As the deadline looms for Egyptian President Morsi to respond to an ultimatum given to him by the Egyptian army to address discontent in the country, there are protests calling for him to resign, raising concerns about the stability of the MENA (Middle East and North Africa) region once again. At the time of writing, it looks unlikely that Morsi will stand down or take measures to appease the criticism, and there is an increasing possibility of violent clashes and social unrest. Despite being the first democratically elected president in 2012, the Egyptian economy has deteriorated under Morsi, with corruption, public debt and the general government net budget deficit rising since he came to power. If he is ousted, this could improve the economy in the long term, but in the short term, instability and violence in the country will harm business confidence, disrupt trade in the region and act as a deterrent to foreign direct investment. It could also reignite the Arab Spring in the wider region.
Corruption Perceptions Index Ranking in Egypt: 2007-2012 (Ranking)
Source: Euromonitor International from Transparency International
Note: Total numbers of countries in the index are as follows: 2007-2009 =180, 2010= 178, 2011= 183, 2012= 176
Morsi has not improved the Egyptian economy
The main triggers for the dissatisfaction with Morsi among some of the population are that the high hopes for improvement to the Egyptian economy have not materialised under Morsi.
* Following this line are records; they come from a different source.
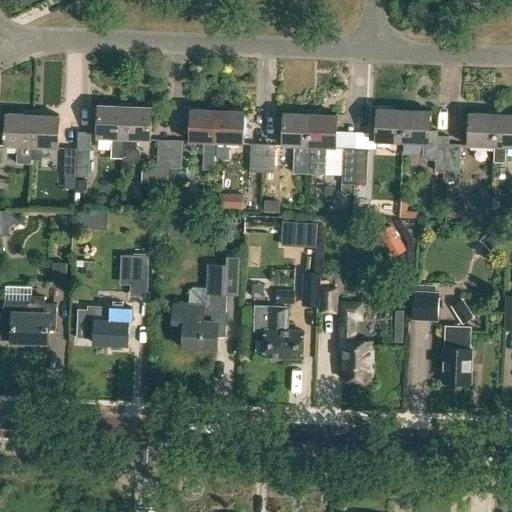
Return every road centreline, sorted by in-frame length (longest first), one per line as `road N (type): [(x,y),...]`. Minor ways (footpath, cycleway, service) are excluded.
road 1 (residential): [(376,47),(74,37),(7,49)]
road 2 (tertiary): [(511,444),(150,428)]
road 3 (tertiary): [(150,428),(0,424)]
road 4 (residential): [(511,54),(376,47)]
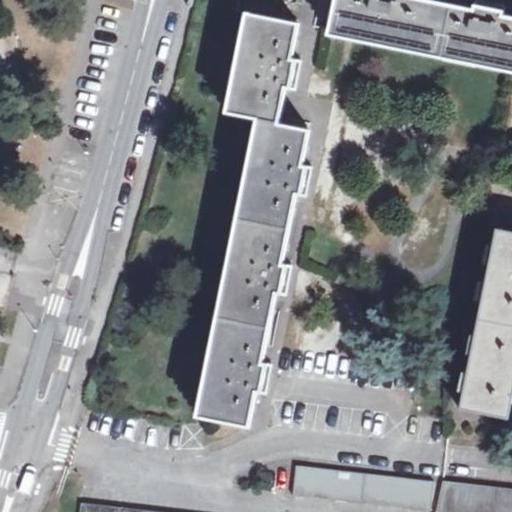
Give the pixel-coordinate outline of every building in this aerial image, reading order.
[(251,14),(282,20),(285,0),(240,0),(239,11),(251,14)] [(477,0),(476,10),(427,0),(336,0),(331,29),(511,66),(511,17),(503,16),(505,5),(480,0),(477,0)] [(282,20),(251,14),(231,114),(262,120),(203,417),(249,426),(256,391),(265,393),(270,365),(262,364),(276,292),(285,294),(290,267),(282,265),(296,194),(305,195),(311,167),(302,165),(309,131),(279,124),(286,88),(296,90),(302,61),(291,59),(299,23),(282,20)] [(511,231),(497,229),(460,409),(510,420),(511,408),(511,231)] [(434,481),(296,465),(292,496),(432,511),(434,481)] [(451,511),(511,511),(511,489),(442,482),(439,511),(451,511)] [(79,511),(163,511),(81,502),(79,511)]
Since he was elected in 2012, perceived corruption levels in the country rose to their highest level in five years, with the country ranked 118th out of 176 economies globally in Transparency International’s Corruption Perceptions Index in 2012, up from 98th out of 178 countries in 2010. Likewise Egypt’s public debt rose from 76.9% of total GDP in 2011 to 80.2% in 2012 and is forecast to rise to 83.3% by the end of 2013. Inflation is also persistently high in Egypt at 7.2% in 2012. Although this is down from 10.1% the previous year, it is forecast to rise to 9.5% by the end of 2013. Youth unemployment is persistently very high, at 30.4% of the economically active population aged 15-24, up from 25.1% in 2010 which is another key trigger for the renewed unrest, given Egypt’s large youth population.
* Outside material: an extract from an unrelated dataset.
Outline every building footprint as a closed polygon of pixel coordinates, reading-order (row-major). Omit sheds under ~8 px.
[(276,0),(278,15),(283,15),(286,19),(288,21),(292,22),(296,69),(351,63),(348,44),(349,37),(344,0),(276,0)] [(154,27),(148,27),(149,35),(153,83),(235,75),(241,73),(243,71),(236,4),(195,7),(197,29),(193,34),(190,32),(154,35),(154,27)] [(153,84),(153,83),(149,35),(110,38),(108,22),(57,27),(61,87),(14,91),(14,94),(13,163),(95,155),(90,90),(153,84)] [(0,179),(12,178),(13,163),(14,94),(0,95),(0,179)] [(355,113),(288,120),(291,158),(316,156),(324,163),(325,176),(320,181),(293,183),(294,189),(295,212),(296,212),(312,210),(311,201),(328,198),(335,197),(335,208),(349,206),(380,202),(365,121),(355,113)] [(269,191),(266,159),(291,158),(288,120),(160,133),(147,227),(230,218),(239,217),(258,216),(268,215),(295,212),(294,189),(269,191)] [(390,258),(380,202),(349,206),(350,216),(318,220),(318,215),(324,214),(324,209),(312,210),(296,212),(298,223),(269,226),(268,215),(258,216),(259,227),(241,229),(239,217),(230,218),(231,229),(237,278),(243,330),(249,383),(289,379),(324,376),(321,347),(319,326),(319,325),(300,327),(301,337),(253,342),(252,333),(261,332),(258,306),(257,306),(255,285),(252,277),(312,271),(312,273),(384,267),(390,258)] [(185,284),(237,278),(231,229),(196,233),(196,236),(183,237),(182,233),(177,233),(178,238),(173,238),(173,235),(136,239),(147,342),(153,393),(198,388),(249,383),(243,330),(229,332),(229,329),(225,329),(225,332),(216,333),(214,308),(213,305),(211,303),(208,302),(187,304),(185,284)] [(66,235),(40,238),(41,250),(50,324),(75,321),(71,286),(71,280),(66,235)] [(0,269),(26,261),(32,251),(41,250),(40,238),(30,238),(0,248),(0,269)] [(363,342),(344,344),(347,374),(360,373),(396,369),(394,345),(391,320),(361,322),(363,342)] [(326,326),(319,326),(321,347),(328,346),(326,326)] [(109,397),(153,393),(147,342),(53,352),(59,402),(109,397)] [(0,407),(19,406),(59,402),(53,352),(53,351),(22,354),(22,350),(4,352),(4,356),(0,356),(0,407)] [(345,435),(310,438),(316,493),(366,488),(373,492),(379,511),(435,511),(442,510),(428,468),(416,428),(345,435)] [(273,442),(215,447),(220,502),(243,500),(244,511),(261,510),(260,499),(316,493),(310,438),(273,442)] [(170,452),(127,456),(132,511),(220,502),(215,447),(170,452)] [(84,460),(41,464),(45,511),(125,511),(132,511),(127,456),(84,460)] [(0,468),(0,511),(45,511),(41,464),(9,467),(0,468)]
Real GDP Growth in Egypt: 2007-2012 (%)
Source: Euromonitor International from national statistics/Eurostat/OECD/UN/International Monetary Fund (IMF), World Economic Outlook (WEO
Implications of unrest in Egypt likely to be positive in the long term
It is likely that if Morsi is ousted this will cause further political instability in the short term with some concerns about a looming civil war. Business confidence and foreign direct investment
inflows into the country are likely to be hit, with the Egyptian pound already suffering. In the long term however, if Morsi is replaced by a more popular and effective leader, this could actually bring more stability to Egypt, reduce government debts and the potential to reduce youth unemployment and fully utilise its educated female population. This could improve labour productivity and economic growth in the country.
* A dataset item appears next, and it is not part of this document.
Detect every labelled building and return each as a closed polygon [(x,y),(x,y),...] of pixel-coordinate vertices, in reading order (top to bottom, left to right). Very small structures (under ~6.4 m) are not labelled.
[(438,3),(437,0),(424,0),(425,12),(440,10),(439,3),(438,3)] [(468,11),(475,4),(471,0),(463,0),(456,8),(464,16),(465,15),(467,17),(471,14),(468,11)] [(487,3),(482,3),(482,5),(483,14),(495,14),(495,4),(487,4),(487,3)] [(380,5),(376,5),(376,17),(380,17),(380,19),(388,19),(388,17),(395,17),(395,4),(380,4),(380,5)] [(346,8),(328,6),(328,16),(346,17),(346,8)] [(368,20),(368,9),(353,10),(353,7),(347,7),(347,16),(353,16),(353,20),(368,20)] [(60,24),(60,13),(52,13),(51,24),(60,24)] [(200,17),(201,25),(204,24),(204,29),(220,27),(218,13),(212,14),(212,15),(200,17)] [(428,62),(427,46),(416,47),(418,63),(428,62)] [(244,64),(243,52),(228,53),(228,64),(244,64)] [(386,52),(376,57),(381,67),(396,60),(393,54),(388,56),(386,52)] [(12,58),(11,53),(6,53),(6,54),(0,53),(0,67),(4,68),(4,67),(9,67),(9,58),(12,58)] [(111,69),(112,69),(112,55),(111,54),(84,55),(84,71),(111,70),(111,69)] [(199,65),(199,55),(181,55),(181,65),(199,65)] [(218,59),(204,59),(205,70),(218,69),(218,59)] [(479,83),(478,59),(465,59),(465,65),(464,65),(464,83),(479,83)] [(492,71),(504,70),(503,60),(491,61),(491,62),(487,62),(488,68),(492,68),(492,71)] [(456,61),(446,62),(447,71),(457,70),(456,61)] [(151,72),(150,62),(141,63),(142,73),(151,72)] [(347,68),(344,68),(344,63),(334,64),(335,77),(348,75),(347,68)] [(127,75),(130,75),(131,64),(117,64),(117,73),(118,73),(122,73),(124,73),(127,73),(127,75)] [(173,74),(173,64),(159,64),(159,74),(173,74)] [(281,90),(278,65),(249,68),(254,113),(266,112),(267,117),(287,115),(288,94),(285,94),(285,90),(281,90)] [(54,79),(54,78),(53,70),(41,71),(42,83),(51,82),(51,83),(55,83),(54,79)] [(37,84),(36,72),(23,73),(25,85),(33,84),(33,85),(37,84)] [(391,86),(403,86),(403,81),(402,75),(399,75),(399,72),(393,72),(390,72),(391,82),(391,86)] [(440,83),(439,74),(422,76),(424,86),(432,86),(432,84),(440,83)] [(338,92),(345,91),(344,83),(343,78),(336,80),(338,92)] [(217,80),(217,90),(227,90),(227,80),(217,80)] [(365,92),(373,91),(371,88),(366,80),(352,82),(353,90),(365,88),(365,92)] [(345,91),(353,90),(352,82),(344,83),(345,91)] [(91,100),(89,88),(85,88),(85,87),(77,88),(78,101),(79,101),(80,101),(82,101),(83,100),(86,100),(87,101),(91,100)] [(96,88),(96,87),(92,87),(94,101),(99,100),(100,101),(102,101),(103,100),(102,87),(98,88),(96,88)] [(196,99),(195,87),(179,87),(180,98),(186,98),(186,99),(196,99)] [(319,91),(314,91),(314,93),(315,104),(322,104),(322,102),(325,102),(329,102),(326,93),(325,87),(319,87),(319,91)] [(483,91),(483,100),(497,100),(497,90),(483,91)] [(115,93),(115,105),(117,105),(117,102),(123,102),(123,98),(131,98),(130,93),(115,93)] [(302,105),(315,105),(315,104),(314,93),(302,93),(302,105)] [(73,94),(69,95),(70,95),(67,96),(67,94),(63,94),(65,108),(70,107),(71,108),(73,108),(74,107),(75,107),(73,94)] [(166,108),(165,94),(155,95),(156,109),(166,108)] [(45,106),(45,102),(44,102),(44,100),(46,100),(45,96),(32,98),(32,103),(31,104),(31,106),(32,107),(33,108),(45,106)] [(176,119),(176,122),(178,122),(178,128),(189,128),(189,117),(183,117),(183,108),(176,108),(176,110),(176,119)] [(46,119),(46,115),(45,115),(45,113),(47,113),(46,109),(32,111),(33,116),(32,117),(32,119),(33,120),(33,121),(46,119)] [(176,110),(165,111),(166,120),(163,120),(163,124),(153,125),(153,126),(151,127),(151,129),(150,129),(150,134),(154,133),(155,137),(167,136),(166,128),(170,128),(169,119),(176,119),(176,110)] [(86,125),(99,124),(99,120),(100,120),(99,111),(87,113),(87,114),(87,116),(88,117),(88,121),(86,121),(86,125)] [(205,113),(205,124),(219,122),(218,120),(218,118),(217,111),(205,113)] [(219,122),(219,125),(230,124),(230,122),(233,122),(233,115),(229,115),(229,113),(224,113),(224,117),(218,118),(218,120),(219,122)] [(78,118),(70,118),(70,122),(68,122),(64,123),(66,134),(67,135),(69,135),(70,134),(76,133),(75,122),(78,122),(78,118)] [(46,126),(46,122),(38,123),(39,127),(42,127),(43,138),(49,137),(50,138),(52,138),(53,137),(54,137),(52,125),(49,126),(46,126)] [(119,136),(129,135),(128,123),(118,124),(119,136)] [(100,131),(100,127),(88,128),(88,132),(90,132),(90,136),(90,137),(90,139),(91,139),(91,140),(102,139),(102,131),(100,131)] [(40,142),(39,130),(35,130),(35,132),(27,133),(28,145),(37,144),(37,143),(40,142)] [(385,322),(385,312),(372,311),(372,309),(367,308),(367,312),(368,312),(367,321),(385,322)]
Is the Arab Spring set to reignite?
Although it only accounted for 7.4% of total GDP in the MENA region in 2012, the protests have strong implications for the region. Egypt is a member of the Common Market for Eastern and Southern Africa (COMESA), and the Greater Arab Free Trade Area (GAFTA). It also has numerous trade agreements in place with other countries in the region which look set to be disrupted by the tensions. Oil prices look set to rise in July 2013 as the flow of oil trade around the region is set to be impacted by the uprisings in Egypt. Rising oil prices will be felt by consumers and businesses globally.
What is also clear is that the Arab Spring beginning in 2011 taught the Egyptian people that it was possible to bring about change in the government through the form of protests and direct action, which are being used again now that Morsi has fallen out of favour. It also raises the possibility that populations in other countries in the region where governments were overthrown by force during 2011 and 2012 such as Tunisia, where unemployment and youth unemployment remain extremely high (especially significant in a region with a high proportion of youth), may also begin to critically assess the competencies of new governments and take similar action if their governments fail to deliver. MENA countries where widespread anti-government protests took place but did not result in a coup may also seize the opportunity to attempt to overthrow their governments.